その分、主人公と同じくくまが帰ると知ったら、ちょっと寂しくなった。最初は、大男をくまと表現してるのかと思ったけど、くまはくまなんだ。そりゃ、人間世界に馴染むのも大変だったろうに……(人間でも大変なのに)
くまは主人公のことが好きだったのかな?ずいぶんと積極的に見えた。
「クリスマス」
なんと言ってもこの中の短編の中で好きなのはコスミスミコの話。なんともあざとい女子。(この時代にあざといって言葉浸透してたのかな?)コスミスミコは幽霊?のはずなのに外食もできて、他人にも認知されてナンパされてるのが謎だったけど、ご主人さまと仲良くご飯食べてるところとかすごく可愛らしくて楽しそうな女子会で、心が温まった。
「星の光は昔の光」では、コスミスミコがなぜか忙しそうで、より謎。
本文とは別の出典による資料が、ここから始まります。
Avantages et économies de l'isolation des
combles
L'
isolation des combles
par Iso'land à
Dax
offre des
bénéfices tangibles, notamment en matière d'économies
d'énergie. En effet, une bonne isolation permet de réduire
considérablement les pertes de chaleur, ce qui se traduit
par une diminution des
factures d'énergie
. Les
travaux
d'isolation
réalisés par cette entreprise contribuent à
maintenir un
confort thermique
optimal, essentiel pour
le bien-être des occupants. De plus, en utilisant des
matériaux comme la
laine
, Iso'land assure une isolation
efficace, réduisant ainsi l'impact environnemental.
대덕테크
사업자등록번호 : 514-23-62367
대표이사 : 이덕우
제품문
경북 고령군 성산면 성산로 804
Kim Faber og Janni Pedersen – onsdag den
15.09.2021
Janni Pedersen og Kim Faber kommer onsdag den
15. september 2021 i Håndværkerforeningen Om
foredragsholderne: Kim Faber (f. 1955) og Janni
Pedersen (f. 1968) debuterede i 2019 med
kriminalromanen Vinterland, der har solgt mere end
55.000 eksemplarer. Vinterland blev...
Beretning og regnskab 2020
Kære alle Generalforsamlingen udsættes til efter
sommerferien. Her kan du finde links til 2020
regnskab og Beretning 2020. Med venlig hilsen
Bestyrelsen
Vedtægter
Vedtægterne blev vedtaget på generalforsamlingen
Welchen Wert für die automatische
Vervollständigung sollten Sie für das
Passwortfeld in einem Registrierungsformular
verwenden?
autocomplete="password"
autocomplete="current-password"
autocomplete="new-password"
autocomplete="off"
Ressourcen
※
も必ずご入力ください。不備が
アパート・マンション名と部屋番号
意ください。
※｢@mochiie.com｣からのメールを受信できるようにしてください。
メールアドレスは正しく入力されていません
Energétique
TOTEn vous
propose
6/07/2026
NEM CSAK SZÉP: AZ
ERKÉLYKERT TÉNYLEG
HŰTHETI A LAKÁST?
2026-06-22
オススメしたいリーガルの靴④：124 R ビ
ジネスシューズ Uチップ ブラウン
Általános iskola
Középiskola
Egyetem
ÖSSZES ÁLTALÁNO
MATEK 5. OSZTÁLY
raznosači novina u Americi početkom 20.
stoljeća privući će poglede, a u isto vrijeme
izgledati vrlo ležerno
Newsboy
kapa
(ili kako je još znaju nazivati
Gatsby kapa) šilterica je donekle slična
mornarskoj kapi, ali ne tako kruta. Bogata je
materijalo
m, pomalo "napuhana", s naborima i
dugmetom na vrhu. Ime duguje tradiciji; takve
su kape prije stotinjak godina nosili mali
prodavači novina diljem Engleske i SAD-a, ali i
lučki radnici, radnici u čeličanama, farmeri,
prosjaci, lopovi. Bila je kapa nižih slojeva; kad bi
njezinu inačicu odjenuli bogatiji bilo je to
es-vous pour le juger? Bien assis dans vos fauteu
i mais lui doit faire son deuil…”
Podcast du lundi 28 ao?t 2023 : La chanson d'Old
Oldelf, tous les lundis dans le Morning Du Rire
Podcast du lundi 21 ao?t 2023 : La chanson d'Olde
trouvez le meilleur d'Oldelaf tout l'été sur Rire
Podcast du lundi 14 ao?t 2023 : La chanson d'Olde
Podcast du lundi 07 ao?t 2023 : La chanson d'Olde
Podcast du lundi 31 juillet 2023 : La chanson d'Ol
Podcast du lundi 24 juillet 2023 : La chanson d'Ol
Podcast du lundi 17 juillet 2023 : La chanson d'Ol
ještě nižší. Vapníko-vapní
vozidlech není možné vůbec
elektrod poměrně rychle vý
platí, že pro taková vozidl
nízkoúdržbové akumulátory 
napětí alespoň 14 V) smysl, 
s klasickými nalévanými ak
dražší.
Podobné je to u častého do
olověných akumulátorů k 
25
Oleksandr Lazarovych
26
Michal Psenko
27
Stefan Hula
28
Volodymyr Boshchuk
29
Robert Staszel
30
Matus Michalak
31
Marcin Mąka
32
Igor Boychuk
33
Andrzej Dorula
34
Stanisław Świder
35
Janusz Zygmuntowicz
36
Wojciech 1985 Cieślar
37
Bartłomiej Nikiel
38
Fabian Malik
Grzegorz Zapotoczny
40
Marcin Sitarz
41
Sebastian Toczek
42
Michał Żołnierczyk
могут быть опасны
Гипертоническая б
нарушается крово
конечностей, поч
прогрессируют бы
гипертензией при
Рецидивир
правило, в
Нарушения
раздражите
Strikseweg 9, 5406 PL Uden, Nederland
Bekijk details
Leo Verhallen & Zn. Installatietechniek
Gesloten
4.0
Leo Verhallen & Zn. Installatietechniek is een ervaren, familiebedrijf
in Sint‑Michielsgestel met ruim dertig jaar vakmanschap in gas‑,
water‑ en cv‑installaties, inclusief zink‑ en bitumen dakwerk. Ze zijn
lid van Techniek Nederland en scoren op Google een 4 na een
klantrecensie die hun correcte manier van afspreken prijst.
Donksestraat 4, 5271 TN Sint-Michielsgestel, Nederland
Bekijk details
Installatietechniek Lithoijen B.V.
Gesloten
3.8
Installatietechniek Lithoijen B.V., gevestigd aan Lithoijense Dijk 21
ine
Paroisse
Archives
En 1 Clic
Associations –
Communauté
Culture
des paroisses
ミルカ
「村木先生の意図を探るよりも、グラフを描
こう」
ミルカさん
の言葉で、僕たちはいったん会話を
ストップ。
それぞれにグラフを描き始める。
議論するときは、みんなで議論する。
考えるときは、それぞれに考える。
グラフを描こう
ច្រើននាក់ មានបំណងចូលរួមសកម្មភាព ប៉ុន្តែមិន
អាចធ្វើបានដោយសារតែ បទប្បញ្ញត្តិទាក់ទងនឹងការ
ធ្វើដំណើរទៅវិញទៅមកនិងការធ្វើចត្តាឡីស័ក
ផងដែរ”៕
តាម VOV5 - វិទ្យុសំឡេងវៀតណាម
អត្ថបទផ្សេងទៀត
壺の中にして何が忙しいんや!
もっと、2人の話読みたかったなー。
「河童玉」ウテナ様という存在も気になるし……、河童に相談されるほどの信頼度があり、それも人外に知られている……。何者?
「春立つ」の話も儚くて好き。いくつになっても沼男から抜け出せない女性の話。
表現が素敵だった。次こそは幸せになれるといいな。それが世の中で良い悪いと評価されるものとかではなく、カナエさんが幸せならいいかなと……
結局またどこかで猫と居酒屋開いてるかもしれないけど!
「夏休み」
梨が好きな妖精さん3人と、梨農園バイトの女の子の話。可愛らしい話。でもちょっと寂しさが残る。
未来に向かって歩き始めたんだなって描写があって、最後は元気になれる話だった。
「離さない」はゾッとした!
人魚こえ~エノモトさんの理性すご〜
Posted by ブクログ
「神様」というインパクトのあるタイトル。
自分ではなかなか手に取らないタイトルと表紙デザインで、この機会がなければ読まずに人生を終えていた気がします。
表題作である「神様」とその続きである「草上の昼食」。ゆめうつつのような物語に童心に返ったよう。「くまにさそわれて散歩に出る」、まるで幼い頃に読んだ絵本みたい。くまと散歩に出かけて、ご飯を食べてひと眠り。
面白い!スリルがある!といった強い感情をもたらすのではなく、ひとときの安らぎを感じさせてくれる作品だなと思いました。
子守唄を歌いたかったくまの顔、見てみたかったです。